Cox in de Hoeksche Waard

Gepubliceerd: , in Jachtverhalen
“Ik dacht: als ik oud ben, kom ik terug naar de stad”, las ik in een interview met hem in de Volkskrant. Maar daar is Gerard op teruggekomen. De stad is veranderd, teveel veranderd. En daarbij komt, hij is domweg gelukkig in de, onze, Hoeksche Waard. Vanaf 8 september was hij wekelijks te zien in het RTL-programma “Beter laat dan nooit”.
Het is natuurlijk marketing, zo’n interview, en met marketing was Gerard, als kleine zelfstandige, altijd al mee bekend. Ook onze KNJV, de jagersvereniging, had de marketing en de combinatie marketing en Gerard Cox al jaren geleden ontdekt.

In De Jager (5/2004) stond een groot interview met Gerard over zijn kijk op de jacht en het zal niet verbazen: die was positief. “Jagen is gewoon fantastisch”, was de kop bij het artikel.
Ik werd getroffen door een passage in dat interview, waarin hem gevraagd werd of hij wel eens gejaagd had. “Dat niet”, antwoordde hij: “maar als ik ooit gevraagd zou worden, zou ik zeker ja zeggen”.

Nou woont Gerard niet alleen in de Hoeksche Waard, hij woont zelfs in ons jachtveld. Dus na overleg met de jachtmaten werd besloten hem voor een van onze jachtdagen uit te nodigen.

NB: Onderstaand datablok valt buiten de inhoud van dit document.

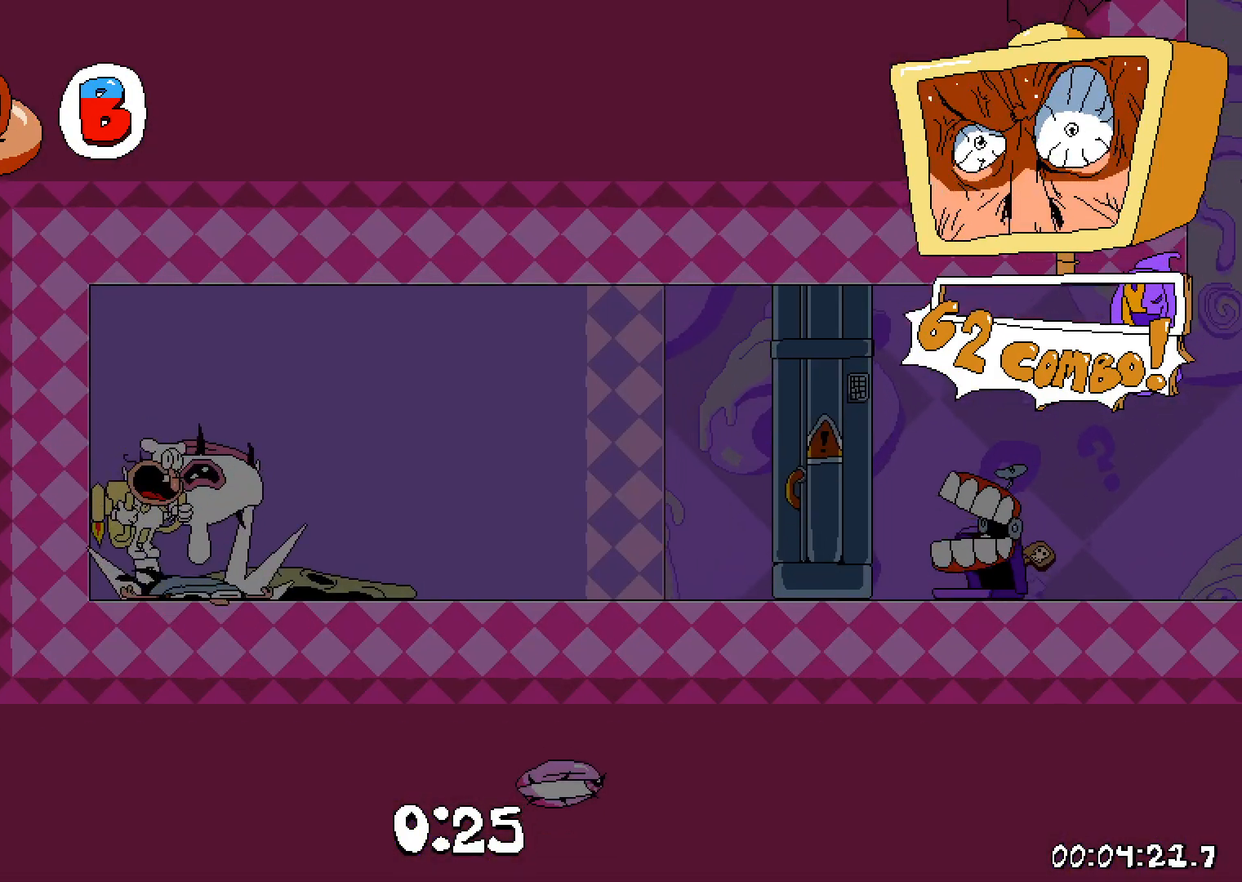
{"keys": ["dash", "right"], "events": []}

Of het even slikken voor hem was, weet ik niet, maar na ampel beraad ging Gerard op onze uitnodiging in en op de afgesproken datum meldde hij zich bij de boerderij waar wij verzamelden. 
Hij bleek een aardige, joviale vent te zijn, een heer bijna, want hij leek in de verste verten niet op Jaap Kooiman, de rol die hij speelde in “Toen was geluk nog heel gewoon”.

Hij trof het niet, we gingen die ochtend over de vollen, de zon glinsterde op de pas omgeploegde vette klei. Het had die nacht geregend en er stond een stevige zuidwester. Zijn mooie -rode- leren laarsjes waren ook niet bepaald de juiste uitrusting, al spoedig liep hij in die laarsjes te soppen.
Maar, eerlijk is eerlijk, hij liet zich niet kennen, al liet hij het dragen van de geschoten hazen aan anderen over, dat was kennelijk een brug te ver. En toen hij door een hond die hij even aan de lijn hield omver werd getrokken en languit is de klei lag: hij gaf geen krimp.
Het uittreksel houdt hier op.